Locataire ou propriétaire : qui fait quoi
- Locataire : vous devez être assuré (assurance habitation obligatoire pour une location vide ou meublée à titre de résidence principale). Vous déclarez le sinistre et prévenez le propriétaire si les murs, le plafond ou les installations fixes sont touchés.
- Propriétaire occupant : vous déclarez à votre assurance habitation comme tout occupant.
- Propriétaire bailleur : vous intervenez si le dommage touche le bâti (canalisations encastrées, toiture, structure). Une assurance adaptée au bail couvre ces situations.
- Copropriété : pour une fuite en partie commune, c’est le syndic qui déclare à l’assurance de l’immeuble.
Prévenir le prochain dégât des eaux
Mieux vaut éviter le sinistre que le gérer. Quelques gestes simples réduisent nettement le risque :
- Surveillez les joints de robinetterie, de douche et de machine à laver, et changez-les dès qu’ils durcissent.
- Coupez l’eau avant une absence prolongée (vacances, week-end).
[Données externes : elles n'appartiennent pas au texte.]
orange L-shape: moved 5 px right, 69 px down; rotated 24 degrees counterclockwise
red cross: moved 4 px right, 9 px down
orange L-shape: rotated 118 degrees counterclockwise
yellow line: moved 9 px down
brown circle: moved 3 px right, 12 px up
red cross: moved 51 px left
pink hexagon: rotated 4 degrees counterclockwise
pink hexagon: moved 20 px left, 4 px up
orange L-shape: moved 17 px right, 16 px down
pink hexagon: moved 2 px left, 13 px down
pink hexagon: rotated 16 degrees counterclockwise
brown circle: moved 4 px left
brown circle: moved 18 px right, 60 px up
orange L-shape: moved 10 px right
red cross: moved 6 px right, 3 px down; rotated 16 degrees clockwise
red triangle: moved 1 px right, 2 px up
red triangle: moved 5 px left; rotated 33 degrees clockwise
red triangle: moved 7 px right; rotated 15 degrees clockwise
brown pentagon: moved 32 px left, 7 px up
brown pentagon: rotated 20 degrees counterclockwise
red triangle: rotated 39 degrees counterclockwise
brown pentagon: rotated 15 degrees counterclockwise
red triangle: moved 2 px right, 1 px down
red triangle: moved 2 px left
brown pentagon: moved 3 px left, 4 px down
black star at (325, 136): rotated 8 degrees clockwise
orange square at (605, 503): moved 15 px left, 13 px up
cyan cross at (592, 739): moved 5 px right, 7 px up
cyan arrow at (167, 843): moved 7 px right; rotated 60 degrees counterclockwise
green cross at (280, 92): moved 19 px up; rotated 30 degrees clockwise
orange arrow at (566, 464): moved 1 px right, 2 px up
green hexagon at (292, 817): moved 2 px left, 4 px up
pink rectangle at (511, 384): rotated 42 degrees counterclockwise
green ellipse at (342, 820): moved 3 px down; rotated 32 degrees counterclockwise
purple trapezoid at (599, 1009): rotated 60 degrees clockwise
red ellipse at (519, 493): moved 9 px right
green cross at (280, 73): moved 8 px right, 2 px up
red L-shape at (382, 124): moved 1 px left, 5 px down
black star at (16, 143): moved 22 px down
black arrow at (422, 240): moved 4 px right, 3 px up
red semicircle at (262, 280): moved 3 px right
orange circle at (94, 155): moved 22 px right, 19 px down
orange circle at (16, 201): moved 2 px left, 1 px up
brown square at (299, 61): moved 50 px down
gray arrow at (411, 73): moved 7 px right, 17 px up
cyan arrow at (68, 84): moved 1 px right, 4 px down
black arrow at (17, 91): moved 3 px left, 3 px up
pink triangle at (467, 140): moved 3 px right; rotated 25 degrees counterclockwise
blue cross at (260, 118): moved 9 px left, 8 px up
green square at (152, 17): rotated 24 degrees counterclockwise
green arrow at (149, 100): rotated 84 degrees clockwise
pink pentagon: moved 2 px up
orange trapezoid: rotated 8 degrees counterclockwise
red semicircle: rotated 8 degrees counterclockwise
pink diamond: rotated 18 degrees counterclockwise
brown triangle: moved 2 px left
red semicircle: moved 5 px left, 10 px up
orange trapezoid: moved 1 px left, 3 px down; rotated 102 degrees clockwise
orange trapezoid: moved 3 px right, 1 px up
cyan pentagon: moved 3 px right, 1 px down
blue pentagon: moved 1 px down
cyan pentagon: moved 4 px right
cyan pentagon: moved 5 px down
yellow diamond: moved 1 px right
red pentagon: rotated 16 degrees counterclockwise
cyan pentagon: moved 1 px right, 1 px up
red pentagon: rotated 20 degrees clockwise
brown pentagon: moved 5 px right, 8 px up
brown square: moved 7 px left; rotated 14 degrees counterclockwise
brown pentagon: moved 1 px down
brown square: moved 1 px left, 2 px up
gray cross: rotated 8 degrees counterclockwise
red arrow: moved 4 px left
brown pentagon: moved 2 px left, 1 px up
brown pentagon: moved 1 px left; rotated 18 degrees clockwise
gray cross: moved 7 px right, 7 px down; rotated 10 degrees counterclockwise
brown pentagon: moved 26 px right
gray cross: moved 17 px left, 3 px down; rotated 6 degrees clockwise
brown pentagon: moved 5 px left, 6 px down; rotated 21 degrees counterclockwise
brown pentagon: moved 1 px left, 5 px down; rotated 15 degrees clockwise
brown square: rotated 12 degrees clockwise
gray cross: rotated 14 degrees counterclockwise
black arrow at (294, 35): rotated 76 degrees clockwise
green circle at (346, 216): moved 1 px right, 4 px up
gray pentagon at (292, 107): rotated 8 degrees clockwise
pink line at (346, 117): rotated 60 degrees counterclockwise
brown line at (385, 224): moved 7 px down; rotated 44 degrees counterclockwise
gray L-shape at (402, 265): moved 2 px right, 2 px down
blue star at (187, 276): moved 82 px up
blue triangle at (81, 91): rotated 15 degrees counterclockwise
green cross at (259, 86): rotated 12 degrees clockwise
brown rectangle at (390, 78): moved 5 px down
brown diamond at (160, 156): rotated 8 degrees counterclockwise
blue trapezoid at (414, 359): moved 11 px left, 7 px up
- Entretenez chauffe-eau, flexibles et tuyaux de lave-linge ou lave-vaisselle, points faibles classiques.
- Repérez la vanne d’arrêt général de votre logement : en cas d’urgence, savoir où couper l’eau fait gagner de précieuses minutes.
- Réagissez vite à la moindre auréole ou odeur d’humidité : une petite infiltration ignorée devient un gros sinistre.
En résumé
Face à un dégât des eaux, l’ordre compte : couper l’eau et l’électricité, protéger et photographier, identifier l’origine, puis déclarer à son assurance dans les cinq jours ouvrés. Un constat amiable s’impose dès que plusieurs logements sont concernés. Quant à la prise en charge, elle suit l’origine de la fuite, chacun passant par sa propre assurance. En gardant la tête froide et les bons justificatifs, on transforme un sinistre stressant en simple formalité bien gérée.
Questions fréquentes
Quel est le délai pour déclarer un dégât des eaux à l'assurance ?
Le délai courant est de cinq jours ouvrés à compter du moment où vous constatez le sinistre. Déclarez-le sans attendre, quitte à compléter le dossier ensuite : un retard peut réduire votre indemnisation.
Faut-il un constat amiable s'il n'y a pas de voisin concerné ?
Si le dégât ne touche que votre logement, une simple déclaration à votre assureur suffit. Le constat amiable dégât des eaux devient utile dès que plusieurs logements ou occupants sont impliqués.
Qui paie en cas de dégât des eaux entre locataire et propriétaire ?
Chacun déclare à son assurance. En général, l'assurance de l'occupant responsable prend en charge, mais la répartition dépend de l'origine de la fuite (privative ou partie commune) et des contrats.
Que faire si la fuite vient de chez le voisin du dessus ?
Prévenez-le immédiatement pour qu'il coupe l'eau, remplissez un constat amiable à deux et déclarez chacun de votre côté. L'assurance du logement d'où vient la fuite intervient le plus souvent.